Peter Barton is a historian, archaeologist and film-maker. He authored The Battlefields of the First World War after researching the forgotten Imperial War Museum panorama archive for eight years. His other books include The Somme, and Passchendaele.
He continues to lead an ongoing project to recover, interpret and publish all surviving battlefield panoramas - widely regarded as the 'missing link' for our full understanding of the First World War. He has since uncovered several equivalent unseen collections of panoramas in German archives, included here.
Barton has also led several major excavations on the Western Front, and produced the critically acclaimed documentary films The Underground War, The Soldiers' Pilgrimage and Conviction. He is co-secretary of the All Party Parliamentary War Graves and Battlefields Heritage Group.

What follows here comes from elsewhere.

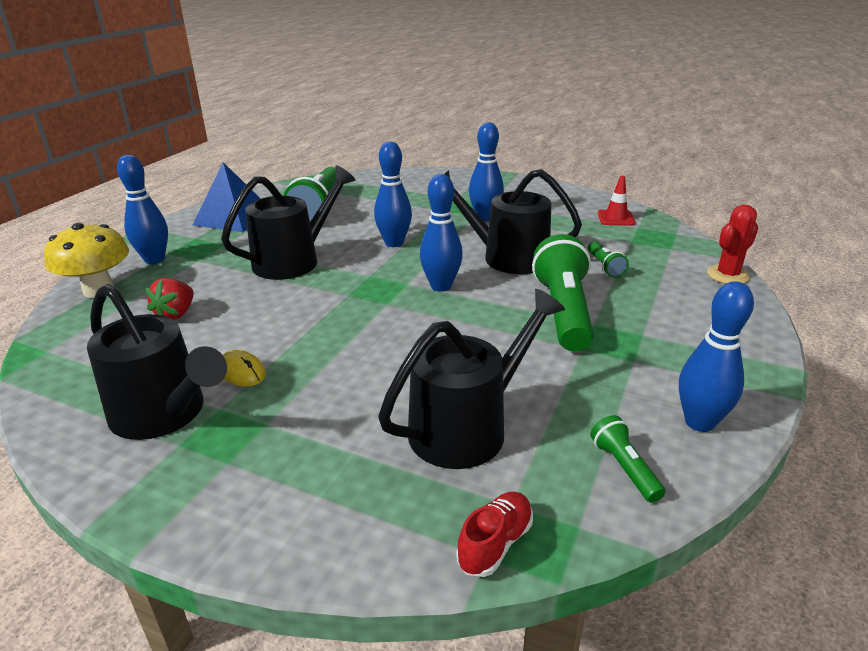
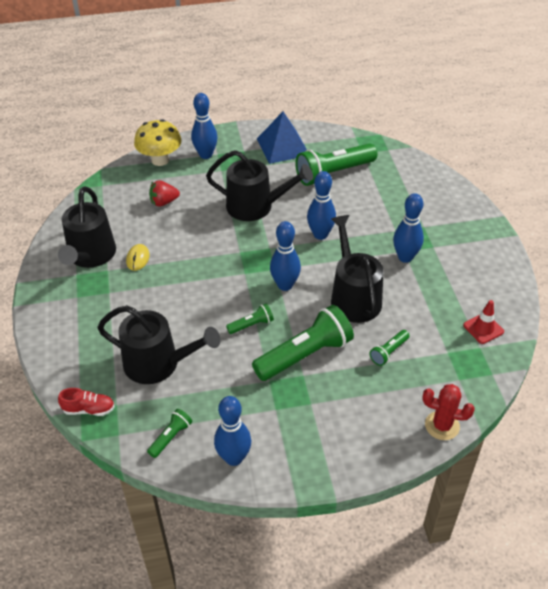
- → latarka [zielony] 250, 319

An interesting look at the battlefields of WW1 both pictorially and also in prose. The former leans heavily on the introduction of panoramas of the battlefields from the Sea to the Alps in sections, supported by a narrative that explains the battles and their significance.
Also some insights into life at the front, again with reference to the specific sections in question in many places. It's a think tome - highly detailed and lavishly illustrated with supporting maps, diagrams and regular photos (i.e. not panoramas).
Provides a fascinating new look at the war as seen from the trenches themselves and as such, casts a somewhat different eye over the fields of war. Many of the pictures look innocuous and not at all the mud filled hell holes we have come to associate with the battles. That somehow makes it worse - the war was fought over land that looks much the same as it does today, at least superficially.
Well worth seeking out if you are at all interested in this conflict although perhaps not one to read cover to cover.
Practically a trench-by-trench photo-essay of the British sector of the Western Front. The panoramas are unseen because anybody who tried to see them in real life would have got his head blown off within seconds; they were taken with extreme care and stealth, and give a picture of the Front with all its millions of men entirely out of view. What it does do very well is show how narrow the Front was, a few hundred yards at most - what an airman described in another book as a long brown rattlesnake stretching between the coast and Switzerland.
As a close analysis of the trench system it's unbeatably good IMO. You get a real impression of how the trenches varied over different geology and topography, and also through time as the tide of war ebbed and flowed. The periscope's-eye view is quite mesmerising.
The text is a good history of the war on the western front in the British sector, full of interesting personal notes and illustrative arcana from soldiers' letters and journals. But the treasure here is the trove of photographic images contained on two interactive CD-ROMs that are included. The discs hold hundreds of panoramic photographs, both British and German, showing the topography of the trenches from the North Sea all the way to Armentieres (and beyond). It's a heavy, expensive delight - look for it in a library, and be prepared to spend many hours studying the photos: they've never been published before.